On Saturday I bought a wheelbarrow. I wheeled it right out of Home Depot, up to our car in the parking lot. Hm. Do wheelbarrows fit in the back of a Prius? Perhaps I should have considered that question. Surely it would fit. I opened the hatchback, put down both of the seats, and hefted the thing in. Well, it wasn’t going to fit in that way. I turned it over and tried again. Not that way either. There was an old hispanic man walking by. He paused and then gestured helpfully, questioningly toward the wheelbarrow. Can I help you, he seemed to be saying. I was a little wary. It’s best to be a little wary. But I was alone in a parking lot with a wheelbarrow and I did need help.
“I’m not sure it will fit,” I said, not even sure if he spoke English, but stepping back to let him try. He hefted it in, carefully squeezed it this way and that. He got it mostly in, but the hatchback wouldn’t close. He held up a hand, and I think he said, “string,” before he went back to the Home Depot entrance and returned with some string. He secured the hatchback to something so that it would stay mostly closed.
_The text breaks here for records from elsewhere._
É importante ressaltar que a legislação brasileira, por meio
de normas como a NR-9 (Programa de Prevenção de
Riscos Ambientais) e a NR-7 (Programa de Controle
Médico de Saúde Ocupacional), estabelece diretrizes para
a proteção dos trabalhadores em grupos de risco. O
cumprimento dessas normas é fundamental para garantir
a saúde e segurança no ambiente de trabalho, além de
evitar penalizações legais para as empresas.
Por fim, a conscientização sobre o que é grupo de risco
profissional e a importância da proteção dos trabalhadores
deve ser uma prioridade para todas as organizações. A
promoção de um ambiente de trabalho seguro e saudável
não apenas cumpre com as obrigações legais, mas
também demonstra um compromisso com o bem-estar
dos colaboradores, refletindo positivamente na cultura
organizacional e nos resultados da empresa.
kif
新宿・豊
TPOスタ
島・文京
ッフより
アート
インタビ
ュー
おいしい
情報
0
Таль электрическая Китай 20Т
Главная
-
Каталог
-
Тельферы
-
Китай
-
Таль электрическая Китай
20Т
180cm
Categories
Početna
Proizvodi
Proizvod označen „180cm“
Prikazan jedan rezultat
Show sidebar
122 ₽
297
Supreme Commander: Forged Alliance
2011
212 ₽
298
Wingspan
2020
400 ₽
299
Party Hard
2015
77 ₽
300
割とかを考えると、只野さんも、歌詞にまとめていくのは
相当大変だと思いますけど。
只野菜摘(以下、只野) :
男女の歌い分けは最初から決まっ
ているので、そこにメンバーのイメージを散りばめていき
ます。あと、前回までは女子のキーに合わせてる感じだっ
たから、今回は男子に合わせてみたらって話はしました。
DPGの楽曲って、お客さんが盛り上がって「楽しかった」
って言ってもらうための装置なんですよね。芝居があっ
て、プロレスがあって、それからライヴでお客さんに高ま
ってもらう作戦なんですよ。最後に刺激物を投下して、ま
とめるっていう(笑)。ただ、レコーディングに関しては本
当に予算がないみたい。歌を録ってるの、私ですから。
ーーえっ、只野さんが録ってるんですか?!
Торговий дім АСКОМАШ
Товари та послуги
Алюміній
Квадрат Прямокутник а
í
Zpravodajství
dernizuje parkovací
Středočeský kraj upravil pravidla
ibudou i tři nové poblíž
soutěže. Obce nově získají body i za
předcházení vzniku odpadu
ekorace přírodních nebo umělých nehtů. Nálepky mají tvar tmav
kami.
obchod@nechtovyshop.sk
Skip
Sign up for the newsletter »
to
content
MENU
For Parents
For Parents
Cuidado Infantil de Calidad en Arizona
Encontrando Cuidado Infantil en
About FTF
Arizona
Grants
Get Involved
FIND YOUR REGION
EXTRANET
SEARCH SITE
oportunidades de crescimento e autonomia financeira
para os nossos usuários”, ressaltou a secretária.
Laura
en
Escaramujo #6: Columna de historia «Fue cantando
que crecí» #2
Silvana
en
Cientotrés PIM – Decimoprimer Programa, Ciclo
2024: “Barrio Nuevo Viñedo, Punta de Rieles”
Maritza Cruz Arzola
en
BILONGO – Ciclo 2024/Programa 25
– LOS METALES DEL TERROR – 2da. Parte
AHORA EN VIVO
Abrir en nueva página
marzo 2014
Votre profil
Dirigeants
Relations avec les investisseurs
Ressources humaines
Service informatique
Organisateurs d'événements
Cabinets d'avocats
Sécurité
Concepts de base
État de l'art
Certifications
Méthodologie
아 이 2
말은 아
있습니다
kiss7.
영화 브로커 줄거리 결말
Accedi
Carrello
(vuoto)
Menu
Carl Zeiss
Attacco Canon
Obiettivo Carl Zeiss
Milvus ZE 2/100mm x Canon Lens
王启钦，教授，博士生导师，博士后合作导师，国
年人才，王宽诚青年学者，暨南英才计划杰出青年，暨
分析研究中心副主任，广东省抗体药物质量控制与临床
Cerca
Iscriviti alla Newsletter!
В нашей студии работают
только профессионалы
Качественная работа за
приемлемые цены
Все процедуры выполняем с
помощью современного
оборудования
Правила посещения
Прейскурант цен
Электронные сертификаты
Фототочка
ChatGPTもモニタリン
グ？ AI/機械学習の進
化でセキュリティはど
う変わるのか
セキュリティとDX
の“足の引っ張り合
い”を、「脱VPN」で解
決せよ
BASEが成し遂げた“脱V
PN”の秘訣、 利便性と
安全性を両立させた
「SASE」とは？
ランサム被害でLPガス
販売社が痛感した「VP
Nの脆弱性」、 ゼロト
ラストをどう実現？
“Thank you very much!” I said with a smile. And he smiled back before ambling on his way to wherever he was going.
At home, Silas and I filled that wheelbarrow with soil from a pile that our neighbors had had delivered to their front yard (with their permission of course). We wheeled it right across Huntington Blvd, dumping it on our garden space where we will plant tomatoes and basil and arugula and whatever else.
Already, the garden is growing stories. I’ll always remember the old man in the parking lot now, when I look at the wheelbarrow. Gardening is always about a lot more than the food that grows in them. It’s about the time spent out there, and the way the plants look, getting bigger each day, and the smell of hot dirt and dusty leaves and water. It’s about insects, and neighbors to share the produce with and the plain mystery of how anything possibly goes from seed to plant.
A friend of ours said that she’s considering going into eco-psychology. After our initial shock that that’s even a word, she explained what it is, and it’s really just a fancy word for counseling people to spend time in nature and feel better because of it. That’s funny, really. We used to spend time in nature, because that’s how we grew our food and all. And now we have to have people with degrees in eco-psychology.
I say let’s just all go out and plant tomatoes.